Start of Excerpted passage

Nice. i like krabs for changing the angle of line run; to open up windows, keeping lines from rubbing, increasing or decreasing friction on tree parts etc. sometimes adjsut per load; by just un clipping a krab from line so line is allowed now rub tree more, for more friction for heavier load. Or clip/unclip krab as needed to have less of a bark friction trail, so hauling rigging line back up is very easy, then preset krab immediately changes that to high friction for lowering.

Bending a line perpendicular to it's loading leverages higher line tension. If used to raise tension, then grab more purchase past friction hold to tighten line is called sweating the line. This is how Brion Toss de-scribes how ancient sailors for months aboard a ship without radio, electricity etc. raised sails etc. when the bollard handle was broken or lost, or they all would perish.

i use it to pretighten lines on loads, to sweat more purchase out of the line, and raise the starting line tension greatly. This greatly influences rigging potential, impacts, direction and control. Lots of times using 2 support points and a sweating pull in between to pretighten. A krab and sling, or 2 end to end is a nice remote sweating handle. If trying for horizontal sweep or other higher tension trix, might place remote sweater onto saddle after pretighten, before cutting, but have sweater relaxed. Then lean back just when she starts to fold; to immediately raise line tension and keep limb high, and pulling in proper direction. Usually this is all with ground control on rig line, but sometimes have line locked off next to me upstairs. The spread points of support also allow you to more appropriately balance the equal and opposite reactions over the mainstem/ trunk for better stability. Instead of both parts of the equal and opposite pulling on 1 side to leverage force and angle against support, instead of balancing the pulls and angles for less loading.

End of Excerpted passage
Start of Extracted records

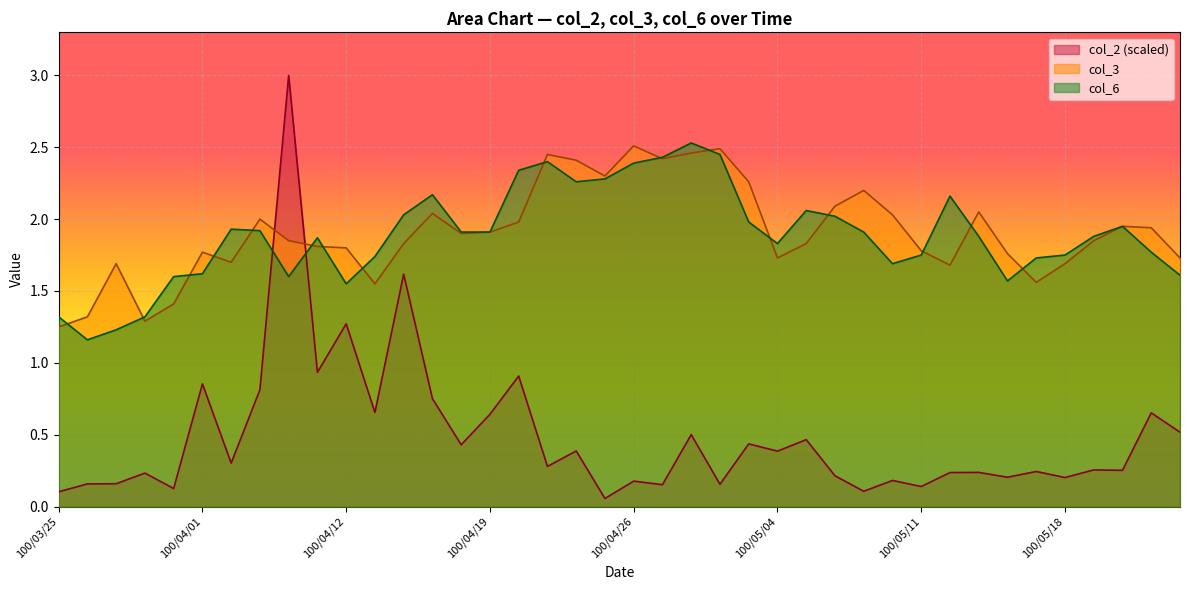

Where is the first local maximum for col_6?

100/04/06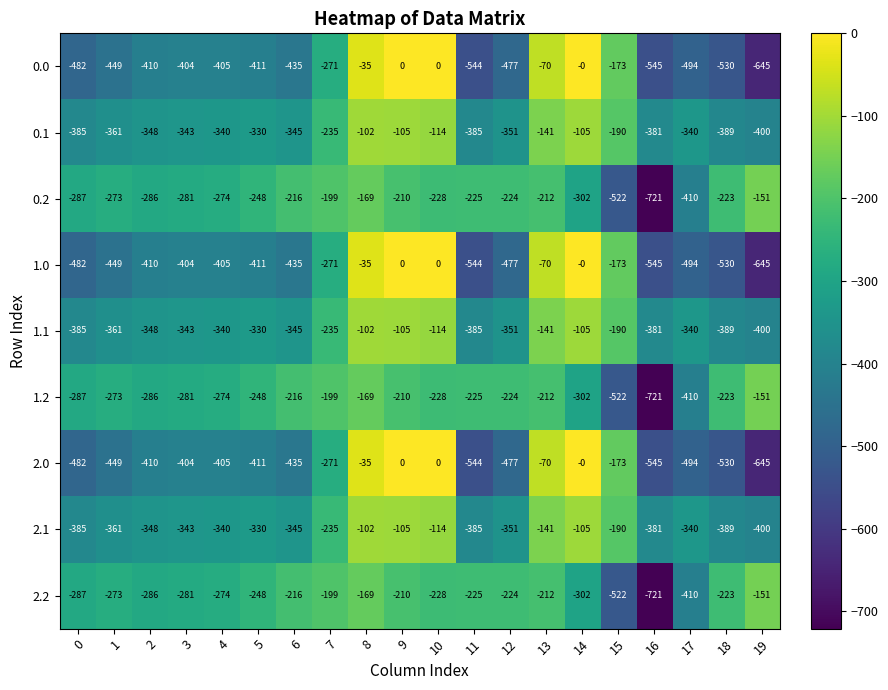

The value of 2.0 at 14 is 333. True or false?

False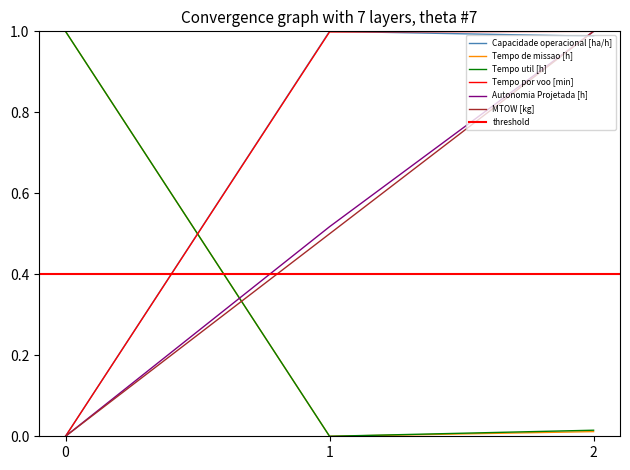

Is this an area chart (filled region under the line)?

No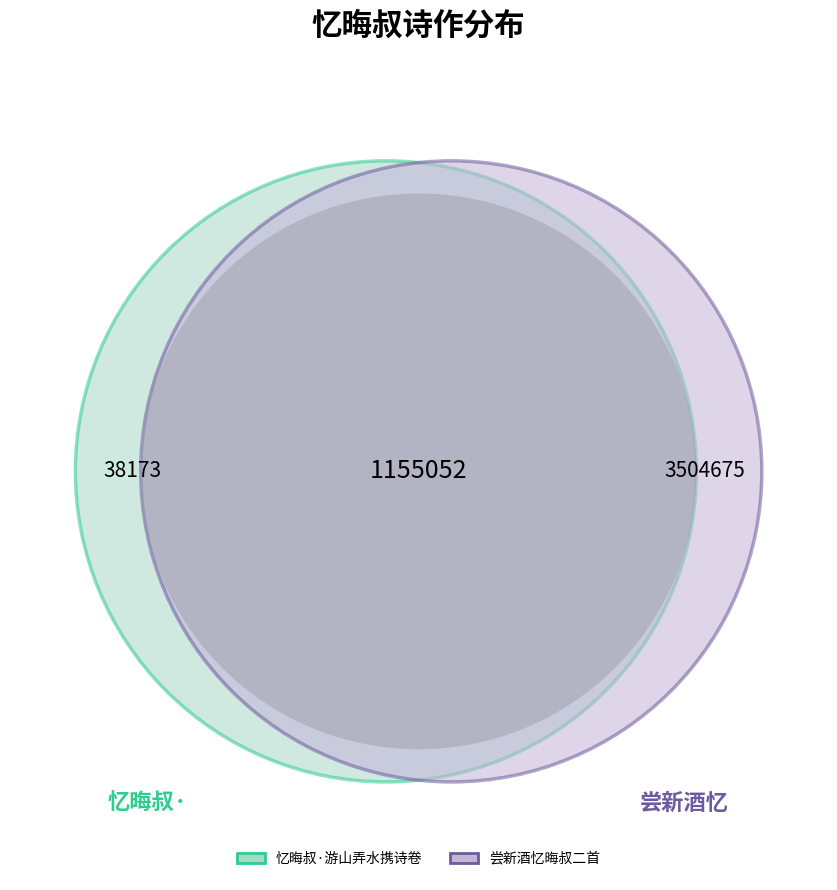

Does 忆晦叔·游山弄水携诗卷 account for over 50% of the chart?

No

End of Extracted records
Start of Extracted records

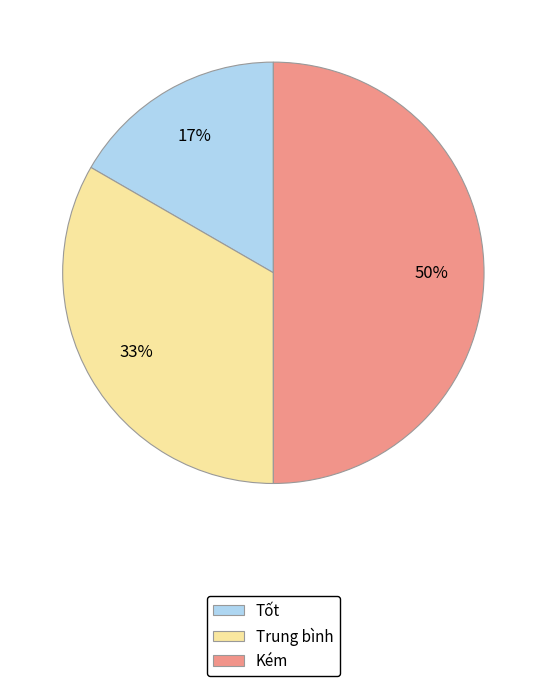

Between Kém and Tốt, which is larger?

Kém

End of Extracted records

Exercise tasks |
A – Pull from the tree-rigging post the part that opens with the words containing "Nice. i like" and closes with "friction for lowering.", copying it word for word.
B – Decide whether each statement agrees with the tree-rigging post, answering yes or no and quoting the words that settle it: (i) sweating the line is described as the way ancient sailors raised sails when the bollard handle was broken or lost; (ii) the writer always leaves control of the rig line to the ground; (iii) a krab and sling can serve as a remote sweating handle.

Exercise results |
A –
Nice. i like krabs for changing the angle of line run; to open up windows, keeping lines from rubbing, increasing or decreasing friction on tree parts etc. sometimes adjsut per load; by just un clipping a krab from line so line is allowed now rub tree more, for more friction for heavier load. Or clip/unclip krab as needed to have less of a bark friction trail, so hauling rigging line back up is very easy, then preset krab immediately changes that to high friction for lowering.

B –
(i) Yes: "raised sails etc. when the bollard handle was broken or lost"
(ii) No: "Usually this is all with ground control on rig line, but sometimes have line locked off next to me upstairs"
(iii) Yes: "A krab and sling, or 2 end to end is a nice remote sweating handle"